Final answer:
In the mid-fifteenth century, Portuguese explorers purchased enslaved people from Mali on the Senegambia coast to bypass the Muslim-controlled trade in gold and spices. Enslaved people traded on the Swahili coast mostly came from the interior of the African continent. The seventeenth-century slave trade expanded significantly on the Swahili coast and involved European traders.
Step-by-step explanation:
Mid-Fifteenth Century Slave Trade in Senegambia
In the mid-fifteenth century, the Portuguese explorers were the ones who purchased enslaved people from Mali on the Senegambia coast. They sought to bypass Muslim North Africans who had a monopoly on the sub-Saharan trade and realized that transporting slaves could be profitable. With the arrival of Europeans, such as the Portuguese, the nature of the slave trade in Africa was transformed, rerouting much commerce away from the trans-Saharan trade routes of the West African interior.

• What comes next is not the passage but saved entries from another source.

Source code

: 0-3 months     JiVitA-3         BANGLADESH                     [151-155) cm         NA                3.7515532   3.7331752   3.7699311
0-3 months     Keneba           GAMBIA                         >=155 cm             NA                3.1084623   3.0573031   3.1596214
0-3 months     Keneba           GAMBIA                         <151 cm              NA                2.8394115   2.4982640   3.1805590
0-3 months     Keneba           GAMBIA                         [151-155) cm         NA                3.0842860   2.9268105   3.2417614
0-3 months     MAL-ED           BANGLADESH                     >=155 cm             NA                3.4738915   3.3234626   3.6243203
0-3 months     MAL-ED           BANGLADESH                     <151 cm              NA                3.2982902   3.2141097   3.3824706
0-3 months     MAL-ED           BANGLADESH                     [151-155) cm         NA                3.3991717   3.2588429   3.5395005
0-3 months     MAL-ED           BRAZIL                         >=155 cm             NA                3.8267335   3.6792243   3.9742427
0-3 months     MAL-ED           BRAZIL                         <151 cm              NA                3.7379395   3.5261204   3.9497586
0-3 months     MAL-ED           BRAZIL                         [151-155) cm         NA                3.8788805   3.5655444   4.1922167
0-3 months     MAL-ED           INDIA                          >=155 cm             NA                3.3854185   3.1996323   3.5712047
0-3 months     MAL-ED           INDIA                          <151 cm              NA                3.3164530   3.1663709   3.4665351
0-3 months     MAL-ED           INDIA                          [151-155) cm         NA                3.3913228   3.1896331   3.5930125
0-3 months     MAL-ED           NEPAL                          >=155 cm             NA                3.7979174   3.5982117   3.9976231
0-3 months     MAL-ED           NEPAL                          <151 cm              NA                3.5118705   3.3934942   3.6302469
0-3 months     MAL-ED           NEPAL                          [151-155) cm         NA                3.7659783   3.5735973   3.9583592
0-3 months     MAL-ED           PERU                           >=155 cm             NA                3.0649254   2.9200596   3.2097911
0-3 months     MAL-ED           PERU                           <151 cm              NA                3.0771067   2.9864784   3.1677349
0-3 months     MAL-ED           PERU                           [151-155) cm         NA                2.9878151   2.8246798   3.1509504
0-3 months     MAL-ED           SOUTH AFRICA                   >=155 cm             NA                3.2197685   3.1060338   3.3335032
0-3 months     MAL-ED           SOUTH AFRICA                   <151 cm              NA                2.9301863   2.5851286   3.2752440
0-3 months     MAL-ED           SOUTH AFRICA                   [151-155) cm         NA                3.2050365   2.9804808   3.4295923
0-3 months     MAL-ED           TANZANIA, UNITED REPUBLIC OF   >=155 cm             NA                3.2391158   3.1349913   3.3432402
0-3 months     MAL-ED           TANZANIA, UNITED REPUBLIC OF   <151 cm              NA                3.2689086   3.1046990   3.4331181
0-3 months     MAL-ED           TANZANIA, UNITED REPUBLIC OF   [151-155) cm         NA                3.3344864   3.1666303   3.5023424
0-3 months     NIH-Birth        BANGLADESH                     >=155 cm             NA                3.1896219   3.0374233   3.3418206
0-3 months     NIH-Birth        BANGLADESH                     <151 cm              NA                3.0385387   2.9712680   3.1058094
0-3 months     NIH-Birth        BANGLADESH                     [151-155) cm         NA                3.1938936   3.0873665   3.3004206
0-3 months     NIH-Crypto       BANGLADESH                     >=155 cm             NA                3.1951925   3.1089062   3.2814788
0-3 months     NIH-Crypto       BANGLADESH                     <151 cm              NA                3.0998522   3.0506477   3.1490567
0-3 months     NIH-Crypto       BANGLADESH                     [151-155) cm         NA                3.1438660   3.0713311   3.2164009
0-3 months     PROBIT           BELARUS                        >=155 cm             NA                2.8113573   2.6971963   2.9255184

Origin of Enslaved People in the Swahili Coast Trade
The source of most of the enslaved people who were traded on the Swahili coast was the interior of the African continent. Bantu peoples were sold into slavery by merchants who had purchased them through African intermediaries, demonstrating that the demand for enslaved people in the Indian Ocean trade network was a driving factor in regional conflicts and warfare.
Seventeenth Century Slave Trade Expansion
By the seventeenth century, the slave trade on the Swahili coast had grown significantly with the influx of traders from Oman and the involvement of European slave traders like the Dutch and the Portuguese. This indicates the significance of the Indian Ocean as another major site for the slave trade alongside the established Atlantic trade.